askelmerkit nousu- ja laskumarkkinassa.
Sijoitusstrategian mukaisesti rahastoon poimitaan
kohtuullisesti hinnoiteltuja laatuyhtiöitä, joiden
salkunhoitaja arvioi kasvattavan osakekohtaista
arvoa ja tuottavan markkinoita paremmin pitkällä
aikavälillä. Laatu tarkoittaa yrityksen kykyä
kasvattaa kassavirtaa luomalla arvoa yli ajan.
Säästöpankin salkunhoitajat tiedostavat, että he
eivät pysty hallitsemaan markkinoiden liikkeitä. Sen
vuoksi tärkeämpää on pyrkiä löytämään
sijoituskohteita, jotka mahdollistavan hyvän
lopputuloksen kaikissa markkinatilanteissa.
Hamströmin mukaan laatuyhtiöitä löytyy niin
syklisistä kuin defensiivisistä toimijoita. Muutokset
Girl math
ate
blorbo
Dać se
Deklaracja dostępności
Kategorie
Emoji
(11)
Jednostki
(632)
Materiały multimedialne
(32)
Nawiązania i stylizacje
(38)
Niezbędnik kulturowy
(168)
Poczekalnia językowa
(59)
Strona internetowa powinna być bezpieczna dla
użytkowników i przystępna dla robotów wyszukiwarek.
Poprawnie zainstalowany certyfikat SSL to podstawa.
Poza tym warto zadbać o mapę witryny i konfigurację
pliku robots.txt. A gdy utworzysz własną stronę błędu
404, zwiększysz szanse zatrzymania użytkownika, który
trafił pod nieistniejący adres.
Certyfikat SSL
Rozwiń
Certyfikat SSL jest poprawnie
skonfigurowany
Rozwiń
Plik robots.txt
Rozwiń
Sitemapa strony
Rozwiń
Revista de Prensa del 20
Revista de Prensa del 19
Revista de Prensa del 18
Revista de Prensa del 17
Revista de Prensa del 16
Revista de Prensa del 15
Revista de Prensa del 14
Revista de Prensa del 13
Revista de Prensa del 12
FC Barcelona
+ + + + + + +
§ Exercise aim
Reproduce word for word the material from its first line through the line containing "sijoituskohteita, jotka mahdollistavan hyvän", including both of those lines.

§ Solution
askelmerkit nousu- ja laskumarkkinassa.
Sijoitusstrategian mukaisesti rahastoon poimitaan
kohtuullisesti hinnoiteltuja laatuyhtiöitä, joiden
salkunhoitaja arvioi kasvattavan osakekohtaista
arvoa ja tuottavan markkinoita paremmin pitkällä
aikavälillä. Laatu tarkoittaa yrityksen kykyä
kasvattaa kassavirtaa luomalla arvoa yli ajan.
Säästöpankin salkunhoitajat tiedostavat, että he
eivät pysty hallitsemaan markkinoiden liikkeitä. Sen
vuoksi tärkeämpää on pyrkiä löytämään
sijoituskohteita, jotka mahdollistavan hyvän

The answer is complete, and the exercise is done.